I understand the - uh - frustration that one experiences when their neighbor’s ideas of landscaping differ vastly from one’s own. But I wanted to suggest the possibility that she may well be “appreciating” her yard every bit as much as you, tho in a different manner. Tho they are not my cup of tea, many people sing the praises of labyrinths for meditation and the like. And a wildflower garden can be as attractive in its own way as an English cottage garden. To my eyes, wildflowers/prairie plants are generally more attractive - and definitely healthier for the environment - than a sterile manicured lawn. But I can definitely appreciate a nice patch of grass for tossing the baseball or spreading the picnic blanket.

Of course, a natural/native landscape is vastly different - and requires considerably more investment - than simply throwing away your lawnmower…

Are you sure of this? I agree that a meadow will likely support more wildlife than a lawn. And I’m sure some rodents will live there in addition to the birds and bugs. But do you have a basis for believing that natural landscaping increases the rat population? (I’m not saying that I know it will not, because I don’t know.)

Hey, don’t get me wrong - I’m digging the labarinth. To each his own and all that, but I do think there’s a distinction between “cultivating a natural landscape” and “neglecting your lawn”. This is a suburban back yard, and no amount of hippy-talk is going to convince me that not mowing the lawn is somehow good for Gaia. And this ain’t no English Country Cottage. Like you said, Dins, there’s more to cultivating a “natural environment” than not mowing.
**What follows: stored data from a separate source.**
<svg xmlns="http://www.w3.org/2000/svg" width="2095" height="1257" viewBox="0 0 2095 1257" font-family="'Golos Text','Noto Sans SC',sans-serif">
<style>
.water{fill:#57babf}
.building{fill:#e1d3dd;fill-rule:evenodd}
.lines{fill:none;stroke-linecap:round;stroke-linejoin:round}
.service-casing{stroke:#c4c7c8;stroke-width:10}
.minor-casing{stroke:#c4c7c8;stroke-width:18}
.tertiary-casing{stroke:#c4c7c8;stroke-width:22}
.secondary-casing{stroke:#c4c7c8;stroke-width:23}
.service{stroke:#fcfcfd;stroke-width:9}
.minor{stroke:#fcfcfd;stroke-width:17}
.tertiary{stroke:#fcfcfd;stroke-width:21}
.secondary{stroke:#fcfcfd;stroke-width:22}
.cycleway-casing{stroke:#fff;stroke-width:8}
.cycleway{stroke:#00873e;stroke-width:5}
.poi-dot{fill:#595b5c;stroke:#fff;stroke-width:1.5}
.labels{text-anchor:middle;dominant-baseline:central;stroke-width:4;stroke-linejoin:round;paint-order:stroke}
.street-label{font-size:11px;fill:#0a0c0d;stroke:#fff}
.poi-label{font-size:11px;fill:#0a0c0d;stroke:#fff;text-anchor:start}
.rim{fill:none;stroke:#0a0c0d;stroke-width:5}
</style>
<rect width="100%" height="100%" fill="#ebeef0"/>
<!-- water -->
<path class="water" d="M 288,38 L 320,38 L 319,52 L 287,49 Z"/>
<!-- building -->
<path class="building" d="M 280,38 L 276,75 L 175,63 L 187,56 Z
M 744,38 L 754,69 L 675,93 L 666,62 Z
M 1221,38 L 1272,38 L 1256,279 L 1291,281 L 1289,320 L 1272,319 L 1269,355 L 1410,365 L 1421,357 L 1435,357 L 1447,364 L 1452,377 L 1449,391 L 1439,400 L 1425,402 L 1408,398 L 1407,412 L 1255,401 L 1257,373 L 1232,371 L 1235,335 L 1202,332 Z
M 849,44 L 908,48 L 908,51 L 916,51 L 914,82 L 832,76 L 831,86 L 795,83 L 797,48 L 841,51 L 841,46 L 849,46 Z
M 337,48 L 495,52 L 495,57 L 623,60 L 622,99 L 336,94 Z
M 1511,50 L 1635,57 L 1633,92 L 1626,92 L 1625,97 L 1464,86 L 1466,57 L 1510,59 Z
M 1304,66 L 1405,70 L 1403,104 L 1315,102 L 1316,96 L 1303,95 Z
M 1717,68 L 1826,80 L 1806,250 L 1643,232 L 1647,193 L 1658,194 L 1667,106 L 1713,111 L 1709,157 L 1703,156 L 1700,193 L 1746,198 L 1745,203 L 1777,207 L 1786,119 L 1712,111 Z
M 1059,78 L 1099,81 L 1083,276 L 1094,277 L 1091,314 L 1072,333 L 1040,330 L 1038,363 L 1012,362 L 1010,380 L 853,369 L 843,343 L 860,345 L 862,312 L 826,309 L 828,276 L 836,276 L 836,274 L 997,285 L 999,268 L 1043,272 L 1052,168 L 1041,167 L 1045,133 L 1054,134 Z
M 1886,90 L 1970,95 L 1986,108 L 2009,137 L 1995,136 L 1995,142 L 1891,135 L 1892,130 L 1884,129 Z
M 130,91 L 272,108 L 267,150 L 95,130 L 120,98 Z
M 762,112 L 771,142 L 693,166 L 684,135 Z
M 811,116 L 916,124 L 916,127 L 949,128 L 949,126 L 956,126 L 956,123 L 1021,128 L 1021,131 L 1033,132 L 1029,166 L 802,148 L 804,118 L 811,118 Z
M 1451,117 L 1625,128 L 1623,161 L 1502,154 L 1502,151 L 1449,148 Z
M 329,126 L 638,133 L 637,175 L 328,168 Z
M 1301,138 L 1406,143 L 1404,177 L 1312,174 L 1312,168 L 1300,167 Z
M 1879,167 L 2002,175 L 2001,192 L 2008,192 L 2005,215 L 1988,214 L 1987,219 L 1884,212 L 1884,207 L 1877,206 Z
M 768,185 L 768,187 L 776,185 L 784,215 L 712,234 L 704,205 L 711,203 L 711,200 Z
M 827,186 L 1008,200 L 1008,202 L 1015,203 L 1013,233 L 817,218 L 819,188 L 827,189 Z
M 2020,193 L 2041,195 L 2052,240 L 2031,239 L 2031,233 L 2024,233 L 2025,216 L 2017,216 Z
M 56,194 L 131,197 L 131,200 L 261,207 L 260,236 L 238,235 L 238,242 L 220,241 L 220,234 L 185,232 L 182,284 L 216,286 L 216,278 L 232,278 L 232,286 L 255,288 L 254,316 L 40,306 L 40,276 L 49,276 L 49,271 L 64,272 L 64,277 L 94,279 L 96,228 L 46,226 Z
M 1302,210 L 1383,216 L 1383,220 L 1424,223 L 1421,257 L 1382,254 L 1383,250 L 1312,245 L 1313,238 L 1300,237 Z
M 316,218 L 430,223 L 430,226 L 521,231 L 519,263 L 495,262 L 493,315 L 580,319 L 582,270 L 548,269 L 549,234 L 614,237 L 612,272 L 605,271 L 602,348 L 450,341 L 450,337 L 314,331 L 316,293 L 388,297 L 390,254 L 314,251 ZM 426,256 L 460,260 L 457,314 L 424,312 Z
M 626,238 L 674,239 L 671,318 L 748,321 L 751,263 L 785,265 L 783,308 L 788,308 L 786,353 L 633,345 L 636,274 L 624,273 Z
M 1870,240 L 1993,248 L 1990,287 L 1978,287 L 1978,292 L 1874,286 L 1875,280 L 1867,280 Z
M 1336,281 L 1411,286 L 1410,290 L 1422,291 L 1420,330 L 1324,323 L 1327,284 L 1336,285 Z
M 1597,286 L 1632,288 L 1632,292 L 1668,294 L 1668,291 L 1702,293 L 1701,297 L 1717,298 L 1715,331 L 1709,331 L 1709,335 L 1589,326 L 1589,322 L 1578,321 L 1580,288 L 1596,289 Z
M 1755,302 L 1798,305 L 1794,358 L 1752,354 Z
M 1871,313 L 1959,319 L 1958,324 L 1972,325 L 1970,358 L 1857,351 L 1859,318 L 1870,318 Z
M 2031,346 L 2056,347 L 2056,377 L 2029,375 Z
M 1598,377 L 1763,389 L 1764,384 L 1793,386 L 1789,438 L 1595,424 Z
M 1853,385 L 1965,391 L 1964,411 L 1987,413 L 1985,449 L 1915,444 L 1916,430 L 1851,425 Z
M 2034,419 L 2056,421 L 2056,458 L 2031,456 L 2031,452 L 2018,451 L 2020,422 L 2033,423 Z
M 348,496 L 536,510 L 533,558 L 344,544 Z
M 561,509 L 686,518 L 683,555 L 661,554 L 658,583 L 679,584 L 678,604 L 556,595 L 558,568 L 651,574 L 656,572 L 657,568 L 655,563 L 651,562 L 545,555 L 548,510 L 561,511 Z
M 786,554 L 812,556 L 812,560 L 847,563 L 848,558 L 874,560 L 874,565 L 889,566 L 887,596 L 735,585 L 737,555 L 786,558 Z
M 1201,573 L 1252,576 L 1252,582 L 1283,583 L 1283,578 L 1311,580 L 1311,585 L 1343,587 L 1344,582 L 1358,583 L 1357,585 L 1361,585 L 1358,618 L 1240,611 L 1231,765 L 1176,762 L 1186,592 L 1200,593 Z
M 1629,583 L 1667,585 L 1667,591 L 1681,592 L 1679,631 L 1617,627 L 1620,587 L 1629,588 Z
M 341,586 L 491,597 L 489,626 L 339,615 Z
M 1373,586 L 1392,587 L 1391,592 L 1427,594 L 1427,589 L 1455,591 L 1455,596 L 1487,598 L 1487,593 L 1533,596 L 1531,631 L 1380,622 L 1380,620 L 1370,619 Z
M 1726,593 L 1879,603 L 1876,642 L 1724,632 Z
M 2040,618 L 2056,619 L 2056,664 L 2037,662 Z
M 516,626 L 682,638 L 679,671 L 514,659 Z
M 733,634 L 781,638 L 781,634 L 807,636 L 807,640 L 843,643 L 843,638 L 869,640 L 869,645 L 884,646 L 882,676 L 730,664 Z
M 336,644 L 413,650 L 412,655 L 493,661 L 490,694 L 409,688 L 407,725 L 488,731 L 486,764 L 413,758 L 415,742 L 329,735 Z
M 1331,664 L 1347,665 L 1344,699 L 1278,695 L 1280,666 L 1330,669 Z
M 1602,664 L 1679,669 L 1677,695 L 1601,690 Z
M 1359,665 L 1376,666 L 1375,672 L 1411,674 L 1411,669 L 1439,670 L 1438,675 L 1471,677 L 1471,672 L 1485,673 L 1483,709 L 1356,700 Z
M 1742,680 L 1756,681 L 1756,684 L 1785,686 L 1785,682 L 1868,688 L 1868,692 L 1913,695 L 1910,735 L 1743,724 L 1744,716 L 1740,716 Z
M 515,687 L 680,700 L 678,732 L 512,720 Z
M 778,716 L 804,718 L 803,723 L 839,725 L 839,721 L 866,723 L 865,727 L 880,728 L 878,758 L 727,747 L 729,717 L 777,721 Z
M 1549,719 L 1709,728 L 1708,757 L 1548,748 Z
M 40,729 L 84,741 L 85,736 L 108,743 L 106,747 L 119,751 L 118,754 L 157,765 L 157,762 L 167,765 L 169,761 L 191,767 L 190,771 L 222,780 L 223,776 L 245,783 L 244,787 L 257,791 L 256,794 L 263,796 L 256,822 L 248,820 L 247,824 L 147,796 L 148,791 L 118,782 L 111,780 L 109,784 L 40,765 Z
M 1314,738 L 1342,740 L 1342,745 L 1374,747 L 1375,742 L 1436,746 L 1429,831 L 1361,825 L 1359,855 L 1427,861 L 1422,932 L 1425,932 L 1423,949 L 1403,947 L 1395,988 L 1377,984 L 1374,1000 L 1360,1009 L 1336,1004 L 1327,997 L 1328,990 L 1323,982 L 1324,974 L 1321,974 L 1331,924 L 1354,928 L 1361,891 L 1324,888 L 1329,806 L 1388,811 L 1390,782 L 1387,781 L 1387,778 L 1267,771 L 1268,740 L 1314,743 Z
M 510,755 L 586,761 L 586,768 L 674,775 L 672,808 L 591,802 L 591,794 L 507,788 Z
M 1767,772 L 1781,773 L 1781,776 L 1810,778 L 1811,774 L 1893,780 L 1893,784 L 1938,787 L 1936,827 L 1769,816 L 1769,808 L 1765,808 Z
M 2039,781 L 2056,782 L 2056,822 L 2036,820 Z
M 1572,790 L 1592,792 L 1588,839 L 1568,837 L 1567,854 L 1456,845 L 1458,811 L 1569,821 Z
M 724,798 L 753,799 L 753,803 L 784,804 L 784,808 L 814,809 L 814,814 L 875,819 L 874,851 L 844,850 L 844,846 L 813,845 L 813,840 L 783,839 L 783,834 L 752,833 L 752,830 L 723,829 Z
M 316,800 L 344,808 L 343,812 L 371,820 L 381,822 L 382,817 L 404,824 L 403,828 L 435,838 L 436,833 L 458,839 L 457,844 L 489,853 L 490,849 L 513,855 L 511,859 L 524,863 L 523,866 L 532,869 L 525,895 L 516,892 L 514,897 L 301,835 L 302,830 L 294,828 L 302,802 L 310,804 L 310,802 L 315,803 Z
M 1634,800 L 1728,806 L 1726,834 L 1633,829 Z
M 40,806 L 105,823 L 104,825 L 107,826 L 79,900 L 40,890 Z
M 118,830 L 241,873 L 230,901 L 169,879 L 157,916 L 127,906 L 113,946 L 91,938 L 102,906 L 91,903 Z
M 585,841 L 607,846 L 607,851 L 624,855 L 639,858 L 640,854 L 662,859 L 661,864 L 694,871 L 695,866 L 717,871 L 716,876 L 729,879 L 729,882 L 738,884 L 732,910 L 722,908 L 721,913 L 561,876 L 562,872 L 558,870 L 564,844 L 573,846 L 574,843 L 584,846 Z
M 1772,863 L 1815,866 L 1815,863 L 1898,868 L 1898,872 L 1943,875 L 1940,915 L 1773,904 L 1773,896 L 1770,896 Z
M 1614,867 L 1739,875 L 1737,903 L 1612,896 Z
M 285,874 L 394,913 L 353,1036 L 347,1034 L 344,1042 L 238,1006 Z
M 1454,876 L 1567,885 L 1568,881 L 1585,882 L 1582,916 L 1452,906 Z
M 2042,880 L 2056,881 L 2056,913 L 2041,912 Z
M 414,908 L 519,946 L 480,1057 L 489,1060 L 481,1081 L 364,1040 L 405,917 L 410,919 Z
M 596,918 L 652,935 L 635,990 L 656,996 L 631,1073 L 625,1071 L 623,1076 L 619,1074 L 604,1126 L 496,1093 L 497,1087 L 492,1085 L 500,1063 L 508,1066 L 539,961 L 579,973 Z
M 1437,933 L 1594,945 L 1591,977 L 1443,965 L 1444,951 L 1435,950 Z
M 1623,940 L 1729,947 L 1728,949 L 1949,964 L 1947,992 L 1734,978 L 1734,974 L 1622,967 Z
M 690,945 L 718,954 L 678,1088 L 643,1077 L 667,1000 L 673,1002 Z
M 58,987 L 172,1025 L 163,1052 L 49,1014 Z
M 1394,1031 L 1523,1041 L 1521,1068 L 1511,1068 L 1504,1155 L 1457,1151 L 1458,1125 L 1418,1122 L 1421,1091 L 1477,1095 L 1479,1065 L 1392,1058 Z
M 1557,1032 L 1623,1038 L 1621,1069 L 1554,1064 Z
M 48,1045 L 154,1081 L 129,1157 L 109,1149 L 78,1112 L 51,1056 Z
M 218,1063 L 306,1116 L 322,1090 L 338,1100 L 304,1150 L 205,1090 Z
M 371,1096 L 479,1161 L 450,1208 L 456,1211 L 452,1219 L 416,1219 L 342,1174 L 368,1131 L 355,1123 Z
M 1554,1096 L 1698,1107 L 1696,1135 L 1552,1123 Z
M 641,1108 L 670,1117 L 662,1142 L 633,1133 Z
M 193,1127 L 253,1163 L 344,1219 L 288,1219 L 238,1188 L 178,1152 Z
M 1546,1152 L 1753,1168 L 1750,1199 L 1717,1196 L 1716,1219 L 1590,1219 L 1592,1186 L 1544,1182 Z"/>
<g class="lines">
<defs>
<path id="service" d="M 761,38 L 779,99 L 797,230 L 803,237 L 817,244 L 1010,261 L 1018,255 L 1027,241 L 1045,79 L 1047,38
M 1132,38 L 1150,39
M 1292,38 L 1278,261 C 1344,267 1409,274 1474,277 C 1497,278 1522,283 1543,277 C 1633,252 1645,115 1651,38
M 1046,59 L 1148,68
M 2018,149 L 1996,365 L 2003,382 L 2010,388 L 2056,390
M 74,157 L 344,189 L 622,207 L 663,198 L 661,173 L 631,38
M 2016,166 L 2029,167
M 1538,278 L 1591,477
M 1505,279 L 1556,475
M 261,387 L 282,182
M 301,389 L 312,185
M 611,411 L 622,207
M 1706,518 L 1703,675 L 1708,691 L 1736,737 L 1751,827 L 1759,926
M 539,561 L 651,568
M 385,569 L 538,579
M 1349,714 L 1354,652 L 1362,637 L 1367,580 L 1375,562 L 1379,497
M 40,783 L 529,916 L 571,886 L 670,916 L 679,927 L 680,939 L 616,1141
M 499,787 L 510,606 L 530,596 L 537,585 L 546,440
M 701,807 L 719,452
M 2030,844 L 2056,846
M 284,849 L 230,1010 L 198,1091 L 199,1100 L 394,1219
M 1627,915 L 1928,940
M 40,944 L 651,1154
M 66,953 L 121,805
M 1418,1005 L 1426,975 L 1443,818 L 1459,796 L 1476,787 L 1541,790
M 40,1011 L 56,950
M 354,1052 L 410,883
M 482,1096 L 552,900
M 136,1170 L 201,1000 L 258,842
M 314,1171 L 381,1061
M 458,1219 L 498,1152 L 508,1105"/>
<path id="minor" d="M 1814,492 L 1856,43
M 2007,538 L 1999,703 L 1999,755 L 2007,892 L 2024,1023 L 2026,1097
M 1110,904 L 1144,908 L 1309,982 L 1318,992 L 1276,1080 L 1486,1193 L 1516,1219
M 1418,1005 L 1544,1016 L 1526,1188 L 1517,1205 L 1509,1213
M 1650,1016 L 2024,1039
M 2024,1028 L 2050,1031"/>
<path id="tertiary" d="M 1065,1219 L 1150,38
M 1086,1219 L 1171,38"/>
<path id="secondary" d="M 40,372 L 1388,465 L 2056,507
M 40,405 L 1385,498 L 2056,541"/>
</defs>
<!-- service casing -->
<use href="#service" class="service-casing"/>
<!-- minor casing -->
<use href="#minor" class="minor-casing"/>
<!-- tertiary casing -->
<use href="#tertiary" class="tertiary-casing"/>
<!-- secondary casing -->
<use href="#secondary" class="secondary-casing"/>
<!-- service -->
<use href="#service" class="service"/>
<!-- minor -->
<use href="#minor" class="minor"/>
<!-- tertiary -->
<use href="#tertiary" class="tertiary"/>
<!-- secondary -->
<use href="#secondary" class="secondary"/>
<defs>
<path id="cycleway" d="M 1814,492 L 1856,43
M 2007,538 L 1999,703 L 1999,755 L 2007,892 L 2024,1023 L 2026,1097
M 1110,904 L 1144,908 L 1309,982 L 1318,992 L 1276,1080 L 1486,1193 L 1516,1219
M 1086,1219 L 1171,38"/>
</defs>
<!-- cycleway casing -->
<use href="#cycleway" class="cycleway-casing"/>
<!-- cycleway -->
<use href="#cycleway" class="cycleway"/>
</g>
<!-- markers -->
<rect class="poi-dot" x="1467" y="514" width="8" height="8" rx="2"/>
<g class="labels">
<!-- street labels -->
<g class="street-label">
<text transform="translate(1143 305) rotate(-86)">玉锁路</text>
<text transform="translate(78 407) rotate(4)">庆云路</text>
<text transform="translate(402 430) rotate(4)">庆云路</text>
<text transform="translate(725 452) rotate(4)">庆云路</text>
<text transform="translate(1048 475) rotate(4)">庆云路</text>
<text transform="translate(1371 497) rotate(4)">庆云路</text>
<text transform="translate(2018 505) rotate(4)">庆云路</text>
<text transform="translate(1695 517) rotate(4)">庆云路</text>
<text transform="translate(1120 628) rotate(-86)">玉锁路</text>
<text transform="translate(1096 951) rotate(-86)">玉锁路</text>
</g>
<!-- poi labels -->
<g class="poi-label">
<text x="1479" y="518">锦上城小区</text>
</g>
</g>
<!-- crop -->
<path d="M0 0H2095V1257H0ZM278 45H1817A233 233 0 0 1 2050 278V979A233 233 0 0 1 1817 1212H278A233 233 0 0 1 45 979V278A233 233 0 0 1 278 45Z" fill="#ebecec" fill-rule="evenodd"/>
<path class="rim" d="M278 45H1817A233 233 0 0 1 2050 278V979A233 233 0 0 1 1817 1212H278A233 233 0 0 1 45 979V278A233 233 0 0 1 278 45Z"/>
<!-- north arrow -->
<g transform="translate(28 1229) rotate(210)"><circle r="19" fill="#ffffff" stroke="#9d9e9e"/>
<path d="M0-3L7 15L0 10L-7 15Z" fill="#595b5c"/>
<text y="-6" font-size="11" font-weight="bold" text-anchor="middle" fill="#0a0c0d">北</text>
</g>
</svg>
Also, it bears mention that I am on friendly, neighborly terms with this woman, and always greet her with a friendly “Hi, neighbor!” or “Hi, Ellen!”. We’ve talked over the fence many times, I’ve invited her to our Forth of July Party in a couple weeks, she gave my daughter a strawberry plant for us to plant, etc. It’s all very congenial.

For the record, the local Board of Health in your city or town should be able to confirm that an unkept pasture may invite rats.